Facebook has grabbed much of the digital revenue, but that’s partly because it has consolidated the audience for “soft” news like birth announcements, want ads and the weather, subjects that were once the domain of newspapers . Google, Instagram, Tumblr, Snapchat, Twitter and LinkedIn also specialize in types of community information that used to be distributed by newspapers. Thus it’s more accurate to say that Facebook (and social networks in general) is stealing the audience for things that used to subsidize journalism.
The Columbia Journalism Review noted, after President Trump held a rally in Tampa last August, “Several journalists commented on an atmosphere of hostility in Tampa that went beyond anything they had seen before,” reflecting a general trend of public animosity toward journalists that bubbled up during the 2016 presidential campaign. Ivy Kaplan of the Globe Post writes, “A climate of hatred and hostility towards journalists in the United States has become significantly worse,” pointing to a sobering Reporters Without Borders report that rated the United States as the sixth-most-lethal place in the world to practice journalism in 2018.
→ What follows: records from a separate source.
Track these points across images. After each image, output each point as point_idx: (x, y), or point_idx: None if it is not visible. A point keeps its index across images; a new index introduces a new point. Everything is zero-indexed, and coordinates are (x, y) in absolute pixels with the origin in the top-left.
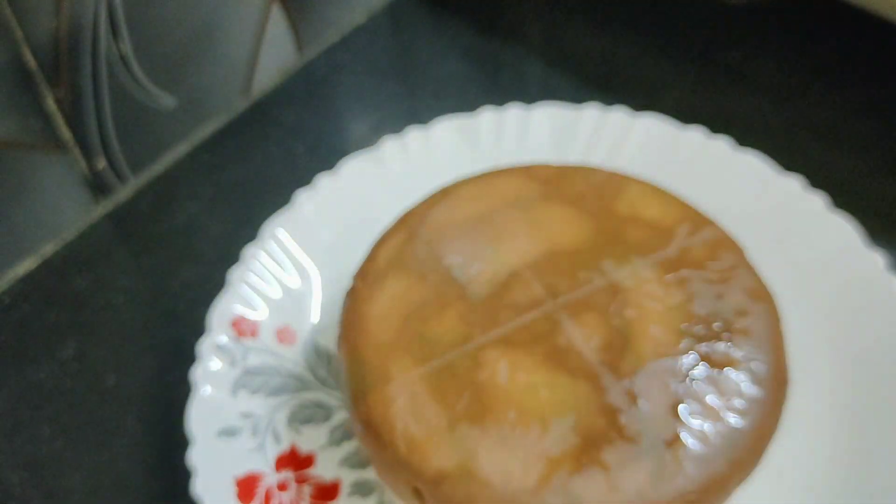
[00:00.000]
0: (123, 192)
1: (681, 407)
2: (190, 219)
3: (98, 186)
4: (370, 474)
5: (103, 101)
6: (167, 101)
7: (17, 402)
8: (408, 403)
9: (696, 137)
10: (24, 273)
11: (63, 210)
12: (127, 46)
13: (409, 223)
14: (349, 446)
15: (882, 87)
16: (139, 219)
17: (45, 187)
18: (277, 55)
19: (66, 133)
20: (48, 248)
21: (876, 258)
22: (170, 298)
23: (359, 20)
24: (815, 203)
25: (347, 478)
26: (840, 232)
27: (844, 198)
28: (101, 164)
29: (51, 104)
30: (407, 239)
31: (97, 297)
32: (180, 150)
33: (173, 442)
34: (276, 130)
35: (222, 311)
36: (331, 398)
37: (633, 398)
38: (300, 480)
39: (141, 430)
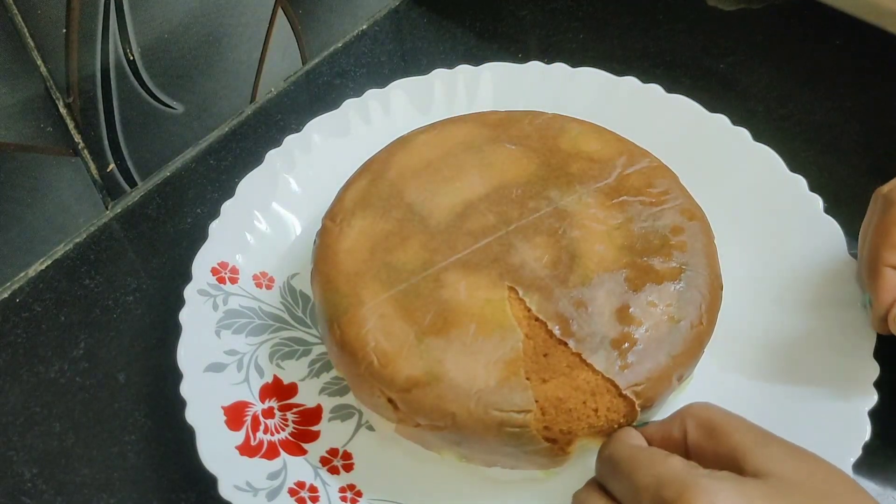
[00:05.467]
0: (132, 196)
1: (625, 311)
2: (197, 221)
3: (108, 190)
4: (350, 400)
5: (113, 107)
6: (175, 107)
7: (29, 398)
8: (378, 323)
9: (631, 83)
10: (36, 273)
11: (74, 213)
12: (136, 54)
13: (372, 168)
14: (328, 377)
15: (872, 91)
16: (147, 221)
17: (57, 190)
18: (282, 62)
19: (77, 138)
20: (59, 250)
21: (798, 180)
22: (177, 298)
23: (361, 27)
24: (742, 135)
25: (328, 404)
26: (765, 158)
27: (836, 200)
28: (111, 168)
29: (62, 109)
30: (371, 182)
31: (107, 297)
32: (188, 154)
33: (181, 437)
34: (281, 135)
35: (204, 260)
36: (308, 336)
37: (581, 306)
38: (284, 408)
39: (150, 425)
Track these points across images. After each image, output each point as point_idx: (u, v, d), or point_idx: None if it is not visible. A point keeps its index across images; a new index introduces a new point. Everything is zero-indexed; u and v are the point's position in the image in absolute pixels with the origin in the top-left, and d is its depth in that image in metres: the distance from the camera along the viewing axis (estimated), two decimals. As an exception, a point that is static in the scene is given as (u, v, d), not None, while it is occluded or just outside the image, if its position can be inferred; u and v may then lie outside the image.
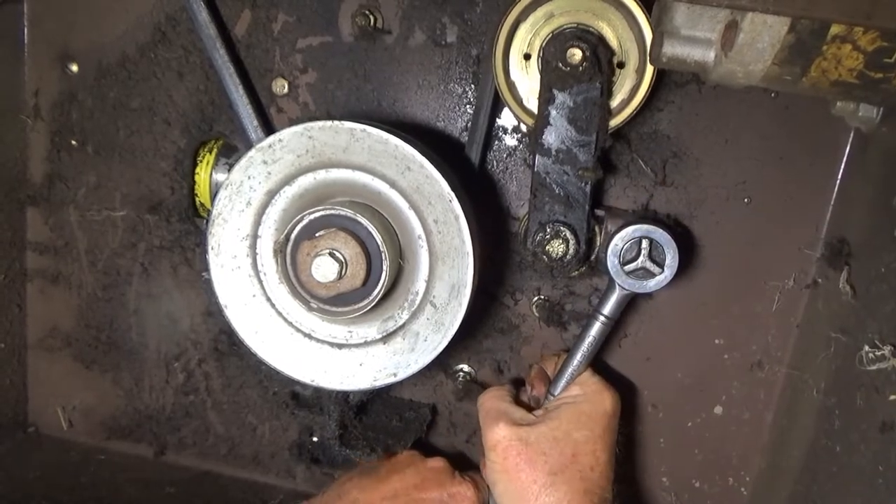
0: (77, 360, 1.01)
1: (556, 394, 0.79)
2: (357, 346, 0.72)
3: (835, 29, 0.56)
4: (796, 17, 0.56)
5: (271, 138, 0.67)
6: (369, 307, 0.67)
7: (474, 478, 0.82)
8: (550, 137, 0.73)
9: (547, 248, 0.75)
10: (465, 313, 0.69)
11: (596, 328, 0.77)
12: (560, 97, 0.71)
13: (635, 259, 0.72)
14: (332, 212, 0.66)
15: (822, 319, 0.81)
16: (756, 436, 0.91)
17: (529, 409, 0.79)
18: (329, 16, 0.85)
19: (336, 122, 0.66)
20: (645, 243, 0.72)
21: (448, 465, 0.83)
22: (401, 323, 0.70)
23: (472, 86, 0.85)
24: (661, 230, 0.72)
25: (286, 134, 0.67)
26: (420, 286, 0.69)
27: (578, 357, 0.78)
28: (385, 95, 0.87)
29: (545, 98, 0.71)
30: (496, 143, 0.87)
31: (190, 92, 0.90)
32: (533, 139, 0.74)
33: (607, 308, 0.76)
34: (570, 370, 0.78)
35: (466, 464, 0.89)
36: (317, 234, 0.66)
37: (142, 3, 0.88)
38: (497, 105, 0.82)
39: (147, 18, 0.88)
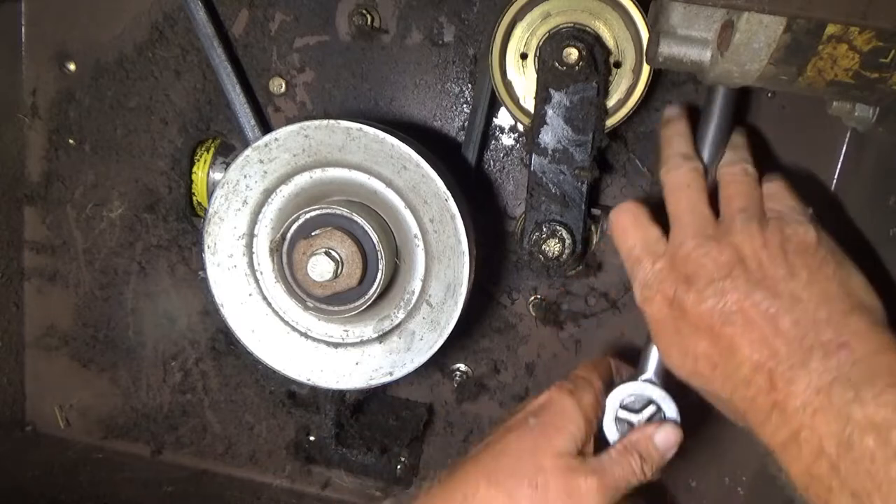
0: (74, 358, 1.01)
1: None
2: (353, 344, 0.72)
3: (831, 29, 0.56)
4: (792, 16, 0.56)
5: (267, 137, 0.67)
6: (365, 306, 0.67)
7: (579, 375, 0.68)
8: (547, 137, 0.73)
9: (543, 247, 0.75)
10: (461, 312, 0.69)
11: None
12: (556, 97, 0.71)
13: (636, 411, 0.67)
14: (329, 211, 0.66)
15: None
16: (753, 435, 0.90)
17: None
18: (326, 15, 0.85)
19: (332, 122, 0.66)
20: (652, 408, 0.67)
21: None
22: (397, 322, 0.71)
23: (469, 85, 0.85)
24: (674, 408, 0.66)
25: (282, 133, 0.67)
26: (416, 285, 0.70)
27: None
28: (382, 95, 0.87)
29: (541, 97, 0.71)
30: (493, 142, 0.87)
31: (187, 91, 0.90)
32: (529, 139, 0.74)
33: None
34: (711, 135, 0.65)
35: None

While antipathy may be high, trust in the press has been on the rise recently, according to a Gallup poll released last fall. It shows 45 percent of Americans reporting that they trust the press a great deal or a fair amount — up from an all-time low of 32 percent in 2016, but still well off its peak of 72 percent in 1976. The picture also is more nuanced when you consider political affiliations: Seventy-six percent of Democrats say they trust the news media, compared with 42 percent of independents and 21 percent of Republicans. The numbers have roughly held steady since 1998 for independents and Democrats, but the loss of trust among Republicans is the noteworthy trend — down from 41 percent in 1998. So to say it’s an overall American sentiment is wrong. Similarly, recent upticks in press trust (a 2018 American Press Institute report noted that 32 percent of Americans reported increased trust in the media in the previous year) are linked to growing trust among Republicans. Thus it would be more accurate to say that Republicans don’t particularly like or trust the news media.
Correction: An earlier version of this article referred to Walter Lippman as a New York Times columnist.